WORK REQUIRED: Format the material below as a single numbered list with one line per item, leaving out any blank lines.
^^^^^^^^^^^^^^^^
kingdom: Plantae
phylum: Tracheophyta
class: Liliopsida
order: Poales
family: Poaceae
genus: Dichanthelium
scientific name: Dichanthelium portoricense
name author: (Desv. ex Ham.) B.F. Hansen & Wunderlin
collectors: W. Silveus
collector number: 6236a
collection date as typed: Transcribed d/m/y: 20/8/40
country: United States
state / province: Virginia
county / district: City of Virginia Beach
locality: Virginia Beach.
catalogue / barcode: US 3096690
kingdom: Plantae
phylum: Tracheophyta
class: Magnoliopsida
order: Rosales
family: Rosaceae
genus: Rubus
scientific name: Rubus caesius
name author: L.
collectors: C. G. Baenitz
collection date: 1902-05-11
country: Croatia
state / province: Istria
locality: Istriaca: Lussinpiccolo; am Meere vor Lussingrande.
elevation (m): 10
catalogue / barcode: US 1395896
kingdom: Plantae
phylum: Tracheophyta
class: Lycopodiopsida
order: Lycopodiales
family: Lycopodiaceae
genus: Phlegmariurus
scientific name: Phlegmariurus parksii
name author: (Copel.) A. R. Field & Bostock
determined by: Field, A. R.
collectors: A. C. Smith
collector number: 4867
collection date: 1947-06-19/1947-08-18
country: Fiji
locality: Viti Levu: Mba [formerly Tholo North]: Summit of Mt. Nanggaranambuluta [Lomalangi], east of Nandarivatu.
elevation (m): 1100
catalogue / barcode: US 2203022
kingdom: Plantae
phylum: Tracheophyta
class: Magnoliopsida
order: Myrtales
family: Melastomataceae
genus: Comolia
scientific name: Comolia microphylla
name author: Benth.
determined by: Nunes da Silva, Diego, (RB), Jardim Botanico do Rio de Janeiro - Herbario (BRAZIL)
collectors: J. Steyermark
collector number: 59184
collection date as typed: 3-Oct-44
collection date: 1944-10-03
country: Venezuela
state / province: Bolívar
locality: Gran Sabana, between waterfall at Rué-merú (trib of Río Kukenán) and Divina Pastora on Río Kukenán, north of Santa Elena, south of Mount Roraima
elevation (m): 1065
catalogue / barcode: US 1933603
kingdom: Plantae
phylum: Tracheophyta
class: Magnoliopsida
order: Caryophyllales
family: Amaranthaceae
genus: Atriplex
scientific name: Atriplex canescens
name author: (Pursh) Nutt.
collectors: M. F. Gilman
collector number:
^^^^^^^^^^^^^^^^
CORRECT RESULT:
1. kingdom: Plantae
2. phylum: Tracheophyta
3. class: Liliopsida
4. order: Poales
5. family: Poaceae
6. genus: Dichanthelium
7. scientific name: Dichanthelium portoricense
8. name author: (Desv. ex Ham.) B.F. Hansen & Wunderlin
9. collectors: W. Silveus
10. collector number: 6236a
11. collection date as typed: Transcribed d/m/y: 20/8/40
12. country: United States
13. state / province: Virginia
14. county / district: City of Virginia Beach
15. locality: Virginia Beach.
16. catalogue / barcode: US 3096690
17. kingdom: Plantae
18. phylum: Tracheophyta
19. class: Magnoliopsida
20. order: Rosales
21. family: Rosaceae
22. genus: Rubus
23. scientific name: Rubus caesius
24. name author: L.
25. collectors: C. G. Baenitz
26. collection date: 1902-05-11
27. country: Croatia
28. state / province: Istria
29. locality: Istriaca: Lussinpiccolo; am Meere vor Lussingrande.
30. elevation (m): 10
31. catalogue / barcode: US 1395896
32. kingdom: Plantae
33. phylum: Tracheophyta
34. class: Lycopodiopsida
35. order: Lycopodiales
36. family: Lycopodiaceae
37. genus: Phlegmariurus
38. scientific name: Phlegmariurus parksii
39. name author: (Copel.) A. R. Field & Bostock
40. determined by: Field, A. R.
41. collectors: A. C. Smith
42. collector number: 4867
43. collection date: 1947-06-19/1947-08-18
44. country: Fiji
45. locality: Viti Levu: Mba [formerly Tholo North]: Summit of Mt. Nanggaranambuluta [Lomalangi], east of Nandarivatu.
46. elevation (m): 1100
47. catalogue / barcode: US 2203022
48. kingdom: Plantae
49. phylum: Tracheophyta
50. class: Magnoliopsida
51. order: Myrtales
52. family: Melastomataceae
53. genus: Comolia
54. scientific name: Comolia microphylla
55. name author: Benth.
56. determined by: Nunes da Silva, Diego, (RB), Jardim Botanico do Rio de Janeiro - Herbario (BRAZIL)
57. collectors: J. Steyermark
58. collector number: 59184
59. collection date as typed: 3-Oct-44
60. collection date: 1944-10-03
61. country: Venezuela
62. state / province: Bolívar
63. locality: Gran Sabana, between waterfall at Rué-merú (trib of Río Kukenán) and Divina Pastora on Río Kukenán, north of Santa Elena, south of Mount Roraima
64. elevation (m): 1065
65. catalogue / barcode: US 1933603
66. kingdom: Plantae
67. phylum: Tracheophyta
68. class: Magnoliopsida
69. order: Caryophyllales
70. family: Amaranthaceae
71. genus: Atriplex
72. scientific name: Atriplex canescens
73. name author: (Pursh) Nutt.
74. collectors: M. F. Gilman
75. collector number:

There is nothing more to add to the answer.